According to three United Nations sources, around 27,400 Rohingya have crossed into Bangladesh from Myanmar since Friday, after Rohingya insurgents attacked police posts and an army base in Rakhine state, leading to clashes that have killed at least 117 people.
One survivor told AFP that the small, overcrowded boat he was traveling in had been tipped over by huge waves near where the Naf river opens out into the sea.
“Nobody knew how to navigate the sea waters.

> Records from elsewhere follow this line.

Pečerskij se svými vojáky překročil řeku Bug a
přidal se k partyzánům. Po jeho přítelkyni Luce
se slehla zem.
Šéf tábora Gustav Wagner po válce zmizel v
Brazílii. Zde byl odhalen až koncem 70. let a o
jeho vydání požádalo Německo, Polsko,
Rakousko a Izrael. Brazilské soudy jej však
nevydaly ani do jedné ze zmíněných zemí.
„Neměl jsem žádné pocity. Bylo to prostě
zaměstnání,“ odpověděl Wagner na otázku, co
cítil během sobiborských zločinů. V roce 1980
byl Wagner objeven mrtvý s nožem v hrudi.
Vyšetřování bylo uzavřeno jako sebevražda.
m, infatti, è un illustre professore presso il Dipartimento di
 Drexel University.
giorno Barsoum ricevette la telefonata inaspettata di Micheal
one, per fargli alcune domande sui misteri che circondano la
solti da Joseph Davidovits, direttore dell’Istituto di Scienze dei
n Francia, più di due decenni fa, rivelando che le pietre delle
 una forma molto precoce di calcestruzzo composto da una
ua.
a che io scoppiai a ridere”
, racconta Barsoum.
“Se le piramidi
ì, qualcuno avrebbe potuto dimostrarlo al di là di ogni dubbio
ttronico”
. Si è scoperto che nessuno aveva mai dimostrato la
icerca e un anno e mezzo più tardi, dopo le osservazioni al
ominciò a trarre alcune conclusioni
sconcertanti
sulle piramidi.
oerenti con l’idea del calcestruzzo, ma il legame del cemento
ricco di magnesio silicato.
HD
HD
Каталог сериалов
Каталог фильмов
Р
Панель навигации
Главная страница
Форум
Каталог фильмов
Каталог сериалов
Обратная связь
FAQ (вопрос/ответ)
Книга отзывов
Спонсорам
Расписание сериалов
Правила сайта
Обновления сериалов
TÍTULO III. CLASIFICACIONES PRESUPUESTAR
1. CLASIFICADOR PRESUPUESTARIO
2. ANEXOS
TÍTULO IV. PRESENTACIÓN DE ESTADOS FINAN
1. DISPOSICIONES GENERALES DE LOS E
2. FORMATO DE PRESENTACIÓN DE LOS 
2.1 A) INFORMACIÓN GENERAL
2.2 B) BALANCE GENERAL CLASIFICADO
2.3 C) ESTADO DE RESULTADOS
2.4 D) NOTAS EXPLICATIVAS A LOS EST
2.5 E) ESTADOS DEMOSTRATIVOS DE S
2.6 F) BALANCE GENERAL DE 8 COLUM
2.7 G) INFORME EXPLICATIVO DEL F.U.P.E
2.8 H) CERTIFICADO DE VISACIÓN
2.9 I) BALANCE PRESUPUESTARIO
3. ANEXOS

When huge waves tilted the boat, we panicked,” Shah Karim said.
About 1.1 million Rohingya Muslims live in Myanmar’s Rakhine state, but they are denied citizenship and are seen by many officials in Myanmar as “illegal immigrants.” Bangladesh is also growing increasingly hostile to Rohingya, more than 400,000 of whom live in the South Asian country after fleeing Myanmar since the early 1990s.
Bangladesh sent back 366 Rohingya trying to enter the country mainly by small wooden boats Wednesday, though thousands of others have set up temporary camps along the land border between the countries.
“We have given shelter to a huge number of Rohingya refugees in Bangladesh on humanitarian grounds and it’s a big problem for us,” Prime Minister Sheikh Hasina said, according to the state-run BSS news agency
The Myanmar government said its security forces are carrying out clearance operations in northern Rakhine to defend the country against “extremist terrorists.” Thousands of Buddhists from Rakhine were evacuated since the start of the fighting, it said.
Chris Lewa, of the Rohingya monitoring group the Arakan Project, said to Reuters it appeared Myanmar security forces were trying to drive out a large proportion of the Rohingya population as their villages have burned down.
“What we’re hearing is burning, burning, burning,” she said. “And it seems to be spreading from south to north.”
Abdullah, a Rohingya from the region of Buthidaung, told Reuters four of the six hamlets in his village of Mee Chaung Zay had been burned down by security forces. All its residents have had to flee toward Bangladesh.
“The situation is very terrifying, houses are burning, all the people ran away from their homes, parents and children were divided, some were lost, some are dead,” Abdullah said.